For U.N. peacekeeping to work, Luck says, "you have to have consent and cooperation" from all parties, which is the case in Angola and Haiti. In Bosnia, however, "everyone thinks they have more to gain on the battlefield, and no one is really ready for peace, so [peacekeeping is] just not going to work."

Even some of the U.N.'s harshest critics think the international body is being blamed unfairly for the failure to bring peace to Bosnia. "In some ways, the strongest supporters of the United Nations have been the organization's worst enemy," says Ted Galen Carpenter, director of foreign policy studies at the Cato Institute, a conservative think tank in Washington. "They've tried to have it do too much. They've tried to have the organization perform functions for which it was never designed."

"There is a curious attempt to use the United Nations as a scapegoat," Carpenter adds, "as though it were truly an independent actor, as though the U.N. were responsible for what has occurred in Bosnia. In truth, it's mainly the five permament members of the Security Council and what they are asking the United Nations to do."

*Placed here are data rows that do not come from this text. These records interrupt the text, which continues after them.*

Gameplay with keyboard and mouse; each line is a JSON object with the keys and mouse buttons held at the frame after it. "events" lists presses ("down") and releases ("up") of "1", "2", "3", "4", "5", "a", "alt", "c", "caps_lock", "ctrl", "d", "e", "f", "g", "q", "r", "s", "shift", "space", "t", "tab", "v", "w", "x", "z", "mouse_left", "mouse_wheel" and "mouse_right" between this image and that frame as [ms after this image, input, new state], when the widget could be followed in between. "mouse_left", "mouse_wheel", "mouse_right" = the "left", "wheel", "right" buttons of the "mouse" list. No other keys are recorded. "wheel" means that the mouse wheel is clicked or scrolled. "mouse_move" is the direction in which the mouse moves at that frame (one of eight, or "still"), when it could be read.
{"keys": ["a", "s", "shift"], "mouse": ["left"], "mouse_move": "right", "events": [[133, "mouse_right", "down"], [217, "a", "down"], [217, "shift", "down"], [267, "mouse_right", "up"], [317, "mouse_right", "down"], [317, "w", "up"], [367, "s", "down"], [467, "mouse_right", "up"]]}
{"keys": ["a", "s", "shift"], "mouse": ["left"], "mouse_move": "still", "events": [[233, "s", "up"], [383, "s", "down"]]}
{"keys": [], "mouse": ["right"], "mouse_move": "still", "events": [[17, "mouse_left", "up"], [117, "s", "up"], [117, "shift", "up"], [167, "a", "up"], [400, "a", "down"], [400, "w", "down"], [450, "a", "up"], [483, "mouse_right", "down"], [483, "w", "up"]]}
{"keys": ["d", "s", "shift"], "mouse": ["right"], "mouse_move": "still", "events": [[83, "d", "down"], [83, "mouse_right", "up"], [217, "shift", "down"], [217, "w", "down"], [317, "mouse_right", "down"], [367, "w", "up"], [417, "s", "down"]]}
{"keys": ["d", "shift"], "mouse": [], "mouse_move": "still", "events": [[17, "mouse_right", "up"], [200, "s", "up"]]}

"If Bosnia proves anything," Urquhart says, "it has proved that the Western allies don't have the stomach for fighting. But what else is new? Of course they don't"

Where friends and critics of the U.N. part ways is over the organization's proper role in world affairs. Critics say the crisis in Bosnia is only the latest failure among many. "If you look at the ups and downs at the U.N. over the past fifty years, it started with very high promise, but got locked into the Cold War gridlock very early," says John Bolton, assistant secretary of State for international organizations in the Bush administration and now president of the National Policy Forum, a Republican think tank in Washington.

In Bolton's view, the U.N. can point to only one great military success--the 1991 Persian Gulf War, when the Security Council supported the U.S.-led military coalition that successfully repelled Iraq's invasion of Kuwait. That victory, Bolton says, led to unwarranted expectations of what the U.N. could accomplish in the post-Clod War era. "Now," he says, "there was a sort of sour, moody environment at the fiftieth anniversary that was a result of earlier, misplaced euphoria."

For the U.N. to work effectively, experts agree, it must undergo reforms to strengthen its power to influence events given the new political realities. With the world no longer divided into two blocs supporting the United States or the Soviet Union, conflicts are breaking out between rival ethnic and religious groups. Bosnia, Rwanda, and Somalia are but a few examples of what many experts predict will be the scourge of coming years--highly lethal, localized civil wars between groups bent on their rivals' extinction.

"One of the major obstacles to successful operation of the U.N. in the 1990s is the rapid, almost overnight, change in its responsibilities that occurred with the end of Cold War," says Dick Thornburgh, a former governor of Pennsylvania (1979-87) and former U.S. attorney general (1988-91) who served as U.N. under secretary-general for administration and management in 1992-93.